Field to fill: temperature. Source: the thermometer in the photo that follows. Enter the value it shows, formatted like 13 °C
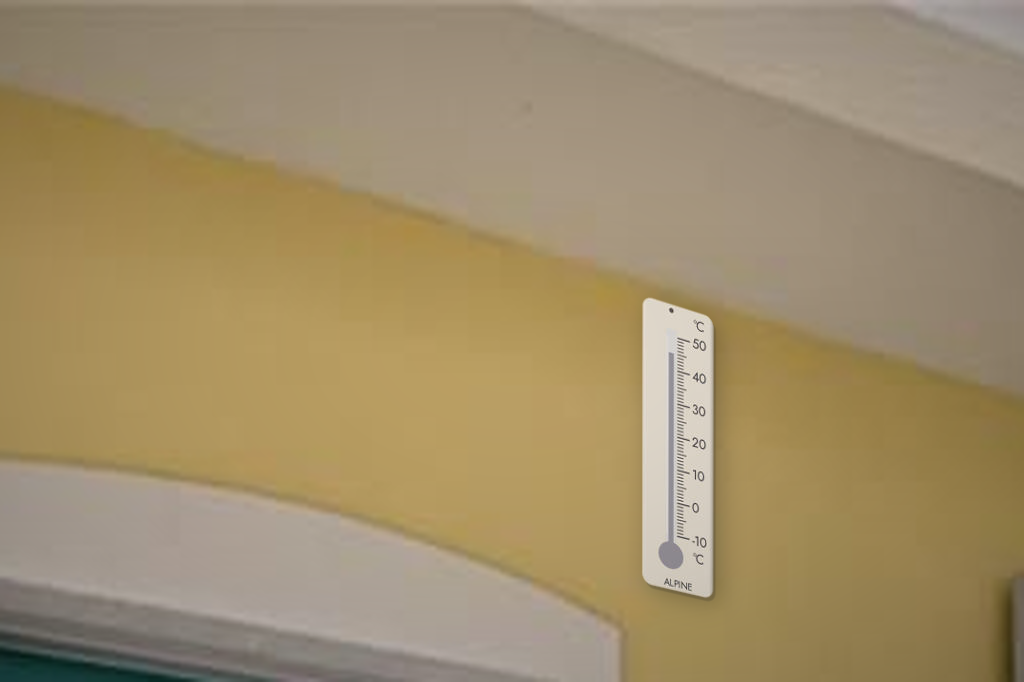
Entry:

==

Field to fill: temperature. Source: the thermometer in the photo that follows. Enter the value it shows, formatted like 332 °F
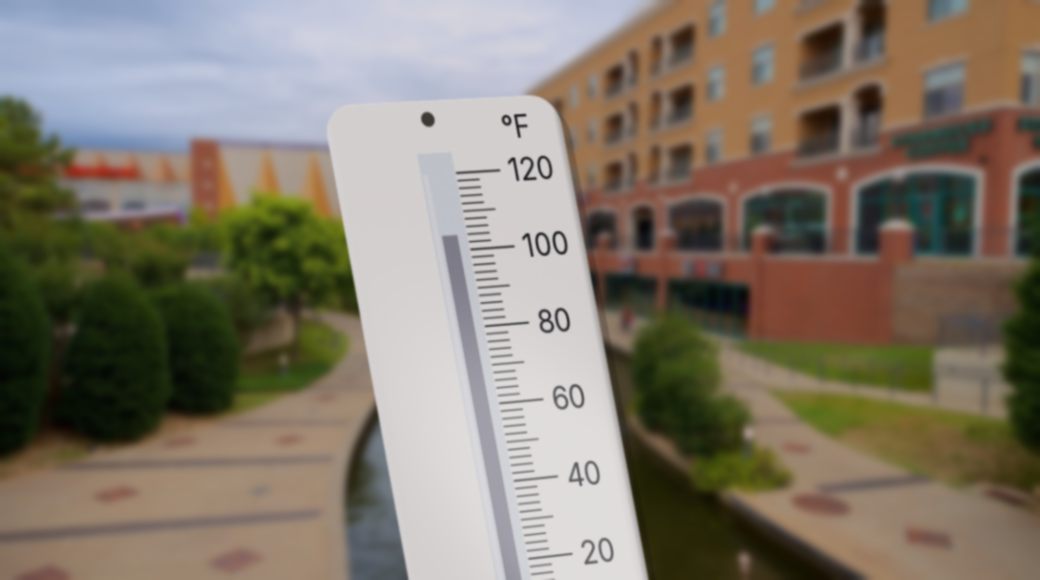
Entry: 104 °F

--

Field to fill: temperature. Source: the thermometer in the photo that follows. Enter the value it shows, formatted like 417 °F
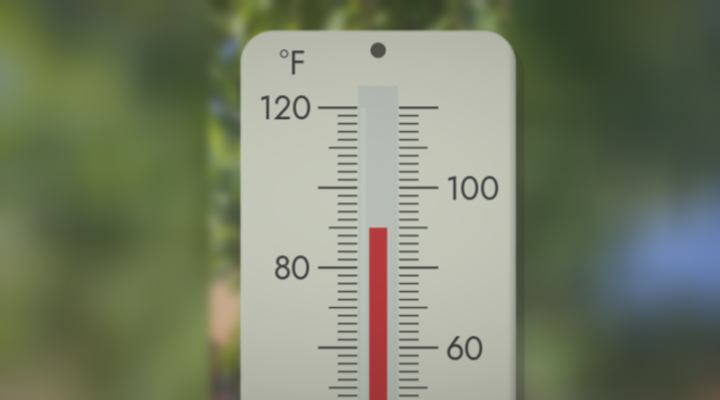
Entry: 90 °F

EXERCISE INSTRUCTIONS:
Gather each line in the records above that contains the word "fill", and list those lines.

ANSWER TO THE PROBLEM:
Field to fill: temperature. Source: the thermometer in the photo that follows. Enter the value it shows, formatted like 13 °C
Field to fill: temperature. Source: the thermometer in the photo that follows. Enter the value it shows, formatted like 332 °F
Field to fill: temperature. Source: the thermometer in the photo that follows. Enter the value it shows, formatted like 417 °F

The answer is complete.